(Beginning of Information given)

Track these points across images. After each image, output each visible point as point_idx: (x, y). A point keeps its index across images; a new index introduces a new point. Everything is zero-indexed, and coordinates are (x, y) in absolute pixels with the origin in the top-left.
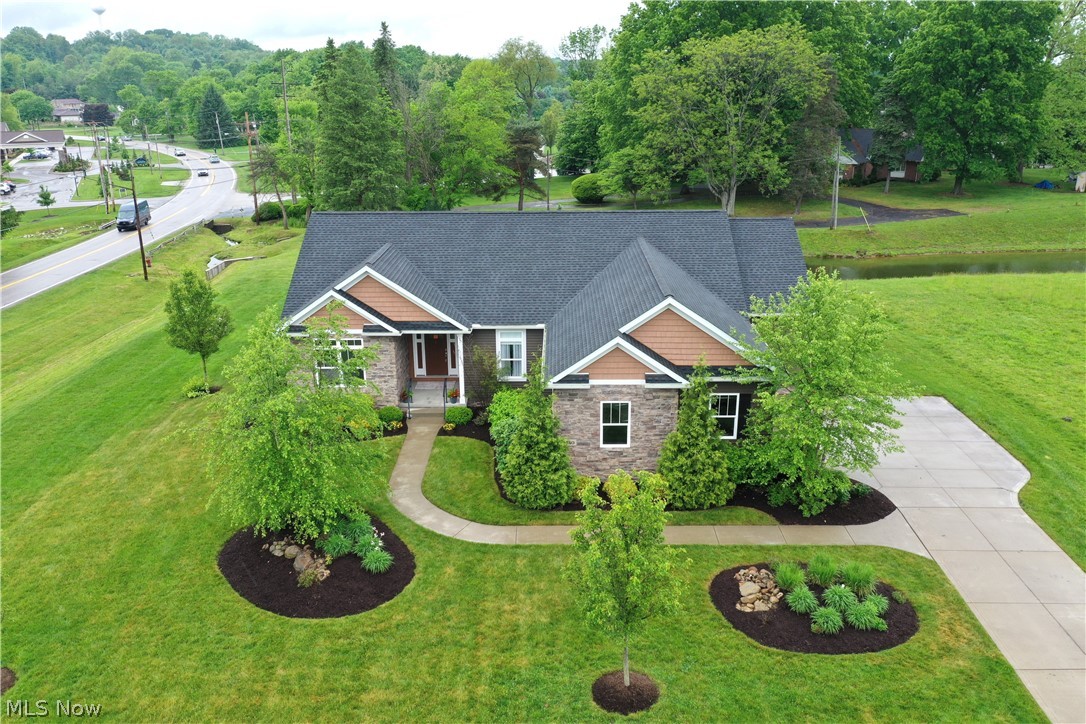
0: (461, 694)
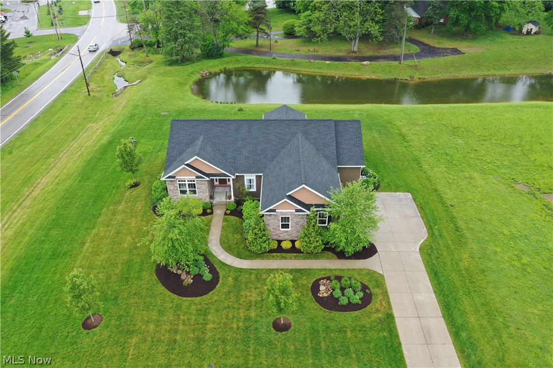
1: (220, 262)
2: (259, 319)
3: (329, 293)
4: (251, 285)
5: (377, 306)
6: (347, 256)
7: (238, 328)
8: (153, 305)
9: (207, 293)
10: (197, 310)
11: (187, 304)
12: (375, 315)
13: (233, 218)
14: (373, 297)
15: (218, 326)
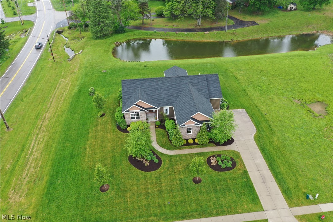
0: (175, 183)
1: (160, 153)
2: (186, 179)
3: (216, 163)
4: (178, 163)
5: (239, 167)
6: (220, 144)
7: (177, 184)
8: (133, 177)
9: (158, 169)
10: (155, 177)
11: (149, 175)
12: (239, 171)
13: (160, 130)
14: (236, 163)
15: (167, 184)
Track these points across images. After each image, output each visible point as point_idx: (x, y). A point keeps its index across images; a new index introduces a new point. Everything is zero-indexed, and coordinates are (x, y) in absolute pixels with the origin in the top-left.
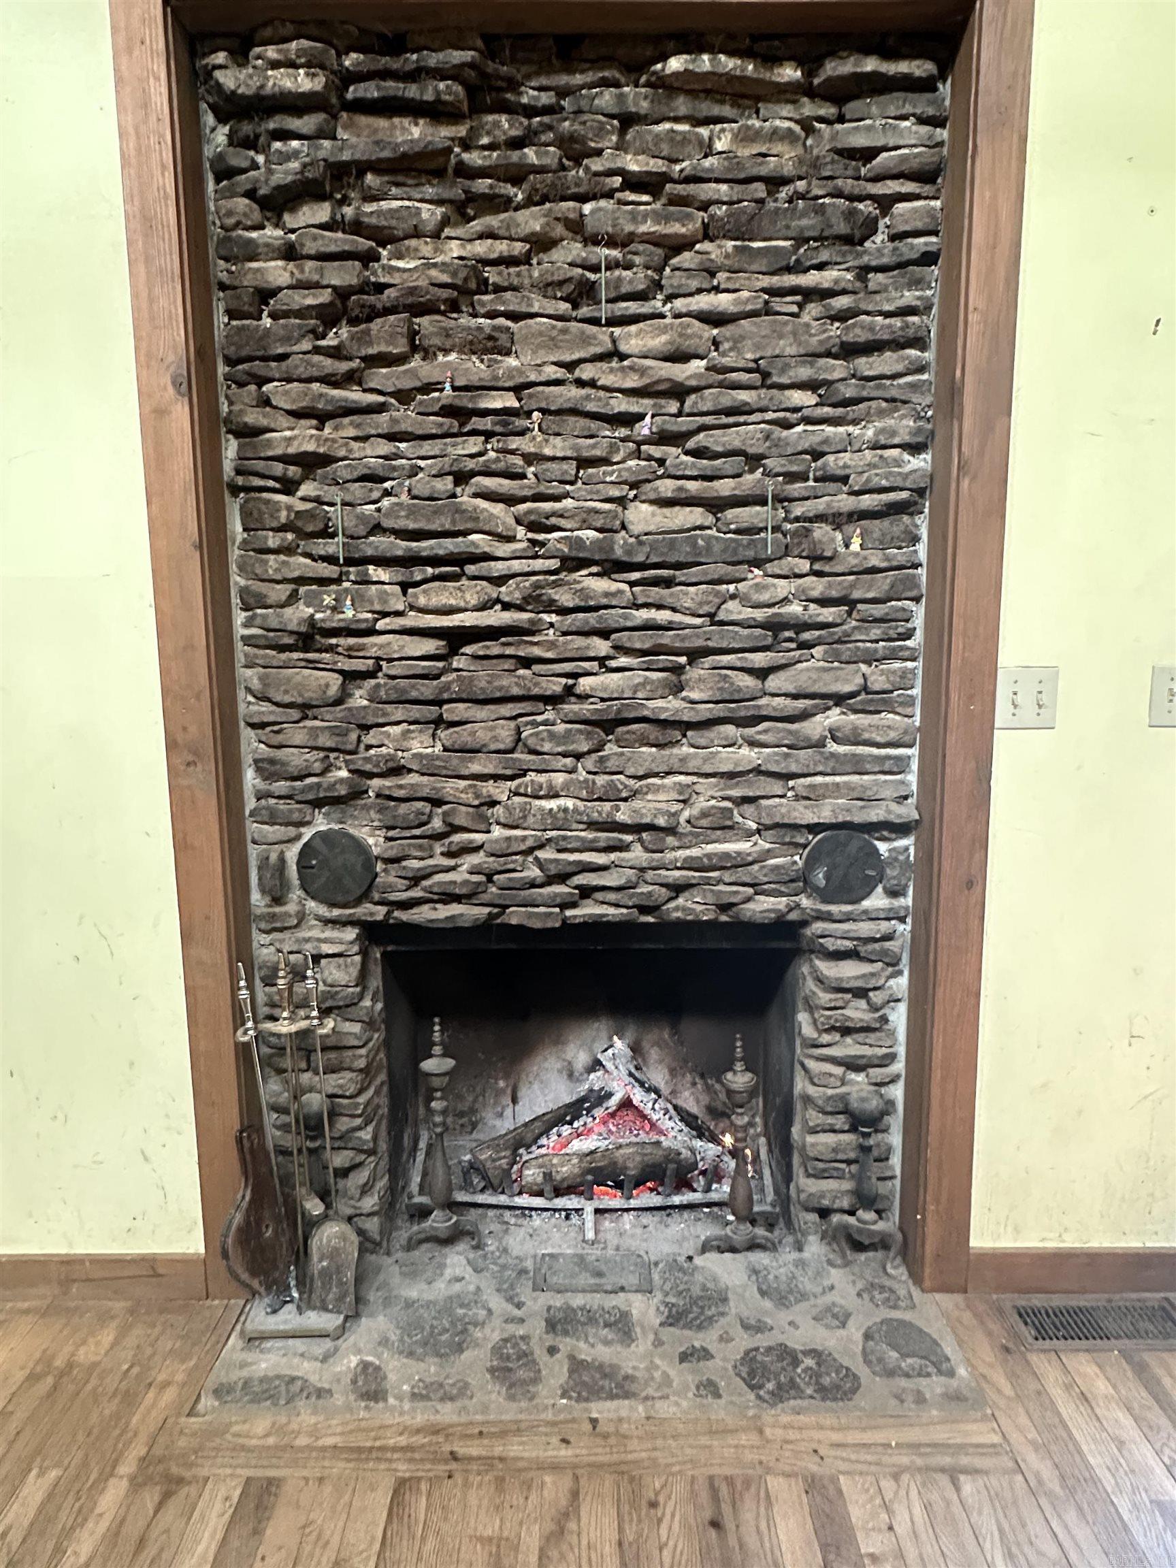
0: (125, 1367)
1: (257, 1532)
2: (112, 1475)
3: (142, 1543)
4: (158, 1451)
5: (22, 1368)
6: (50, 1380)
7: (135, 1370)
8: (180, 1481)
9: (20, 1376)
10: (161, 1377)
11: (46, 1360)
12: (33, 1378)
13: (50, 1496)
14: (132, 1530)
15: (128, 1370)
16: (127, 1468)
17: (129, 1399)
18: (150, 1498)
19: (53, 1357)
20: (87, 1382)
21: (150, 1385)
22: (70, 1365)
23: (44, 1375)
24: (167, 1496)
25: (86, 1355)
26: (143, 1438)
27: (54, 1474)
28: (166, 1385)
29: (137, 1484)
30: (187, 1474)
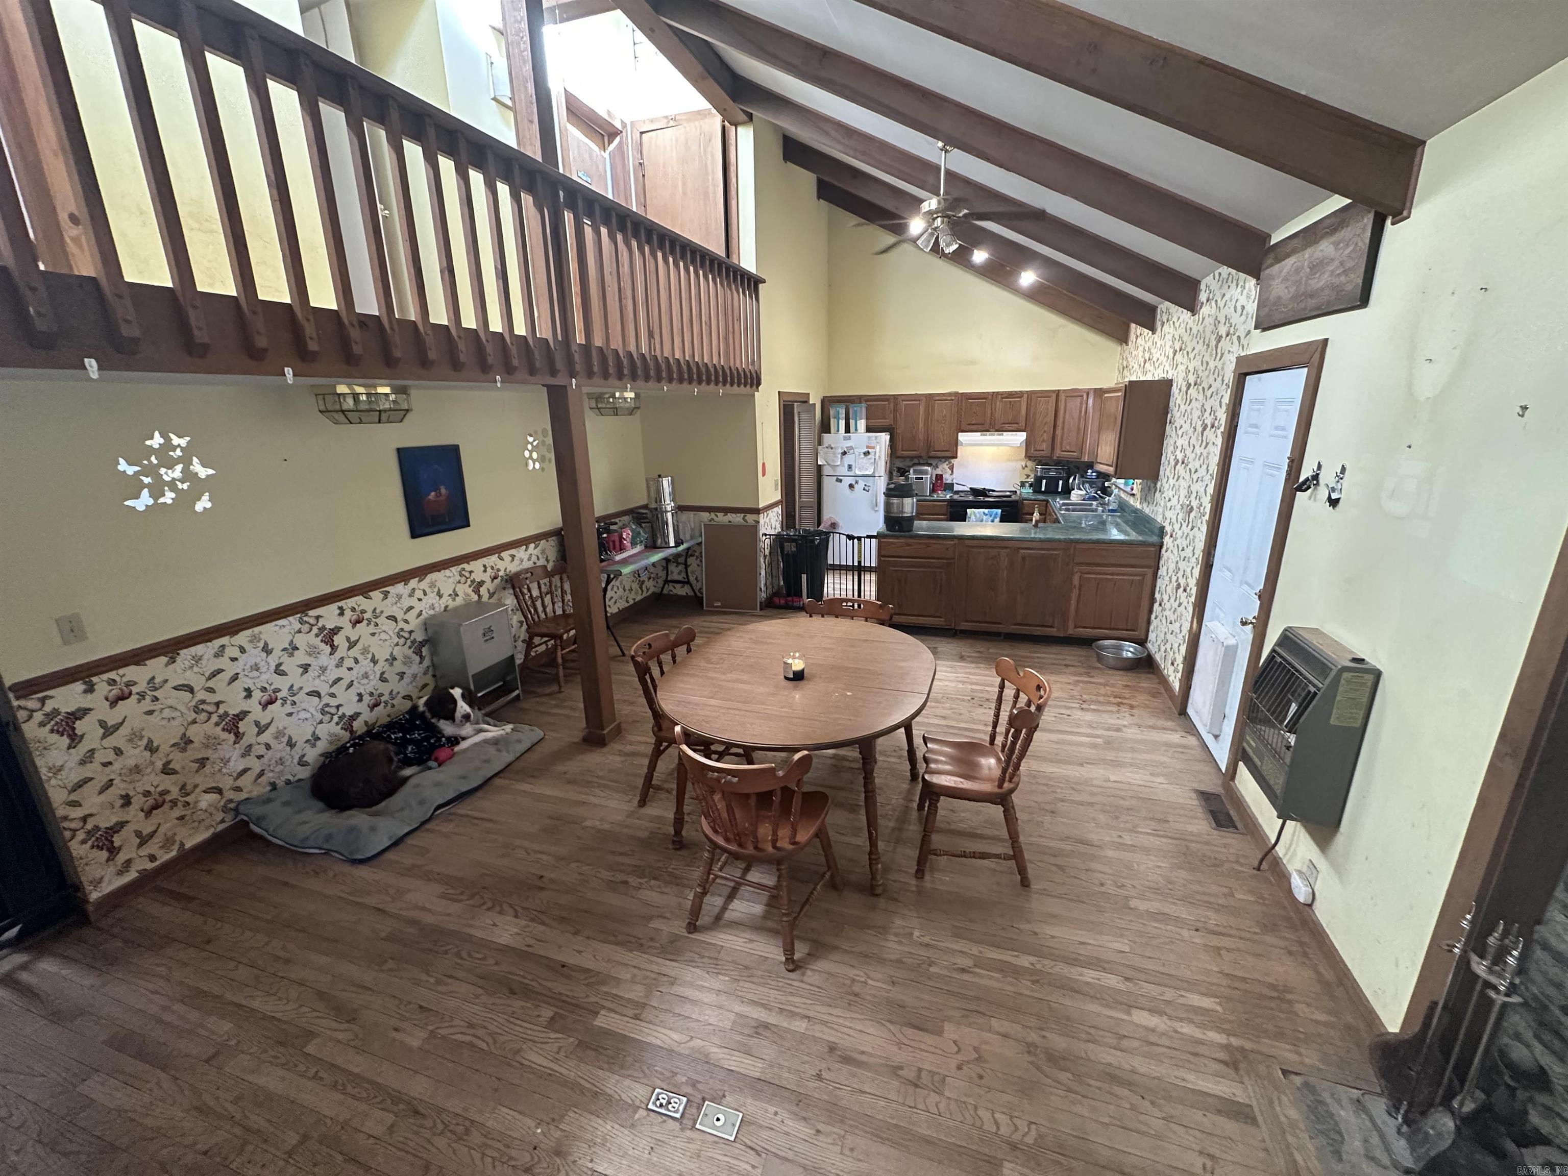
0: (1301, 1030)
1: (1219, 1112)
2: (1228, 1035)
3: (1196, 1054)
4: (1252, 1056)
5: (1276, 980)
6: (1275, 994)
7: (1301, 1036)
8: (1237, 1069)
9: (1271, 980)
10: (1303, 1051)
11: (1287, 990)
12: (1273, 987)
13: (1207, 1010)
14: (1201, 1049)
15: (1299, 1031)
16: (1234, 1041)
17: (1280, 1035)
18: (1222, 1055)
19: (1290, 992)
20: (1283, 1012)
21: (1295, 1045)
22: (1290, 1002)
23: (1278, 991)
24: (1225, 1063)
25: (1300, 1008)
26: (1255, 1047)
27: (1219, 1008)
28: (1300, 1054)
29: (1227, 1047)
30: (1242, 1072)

(End of Information given)

## What needs to be done
Replace "zero-indexed" with "counted from zero" everywhere in these lines, and write them all out again with nothing else changed. Leave the pictures out.

## Written solution
Track these points across images. After each image, output each visible point as point_idx: (x, y). A point keeps its index across images; a new index introduces a new point. Everything is counted from zero, and coordinates are (x, y) in absolute pixels with the origin in the top-left.
0: (461, 694)
1: (220, 262)
2: (259, 319)
3: (329, 293)
4: (251, 285)
5: (377, 306)
6: (347, 256)
7: (238, 328)
8: (153, 305)
9: (207, 293)
10: (197, 310)
11: (187, 304)
12: (375, 315)
13: (233, 218)
14: (373, 297)
15: (218, 326)
0: (175, 183)
1: (160, 153)
2: (186, 179)
3: (216, 163)
4: (178, 163)
5: (239, 167)
6: (220, 144)
7: (177, 184)
8: (133, 177)
9: (158, 169)
10: (155, 177)
11: (149, 175)
12: (239, 171)
13: (160, 130)
14: (236, 163)
15: (167, 184)
Track these points across images. After each image, output each visible point as point_idx: (x, y). A point keeps its index across images; a new index introduces a new point. Everything is counted from zero, and coordinates are (x, y) in absolute pixels with the origin in the top-left.
0: (125, 1367)
1: (257, 1532)
2: (112, 1475)
3: (142, 1543)
4: (158, 1451)
5: (22, 1368)
6: (50, 1380)
7: (135, 1370)
8: (180, 1481)
9: (20, 1376)
10: (161, 1377)
11: (46, 1360)
12: (33, 1378)
13: (50, 1496)
14: (132, 1530)
15: (128, 1370)
16: (127, 1468)
17: (129, 1399)
18: (150, 1498)
19: (53, 1357)
20: (87, 1382)
21: (150, 1385)
22: (70, 1365)
23: (44, 1375)
24: (167, 1496)
25: (86, 1355)
26: (143, 1438)
27: (54, 1474)
28: (166, 1385)
29: (137, 1484)
30: (187, 1474)
0: (1301, 1030)
1: (1219, 1112)
2: (1228, 1035)
3: (1196, 1054)
4: (1252, 1056)
5: (1276, 980)
6: (1275, 994)
7: (1301, 1036)
8: (1237, 1069)
9: (1271, 980)
10: (1303, 1051)
11: (1287, 990)
12: (1273, 987)
13: (1207, 1010)
14: (1201, 1049)
15: (1299, 1031)
16: (1234, 1041)
17: (1280, 1035)
18: (1222, 1055)
19: (1290, 992)
20: (1283, 1012)
21: (1295, 1045)
22: (1290, 1002)
23: (1278, 991)
24: (1225, 1063)
25: (1300, 1008)
26: (1255, 1047)
27: (1219, 1008)
28: (1300, 1054)
29: (1227, 1047)
30: (1242, 1072)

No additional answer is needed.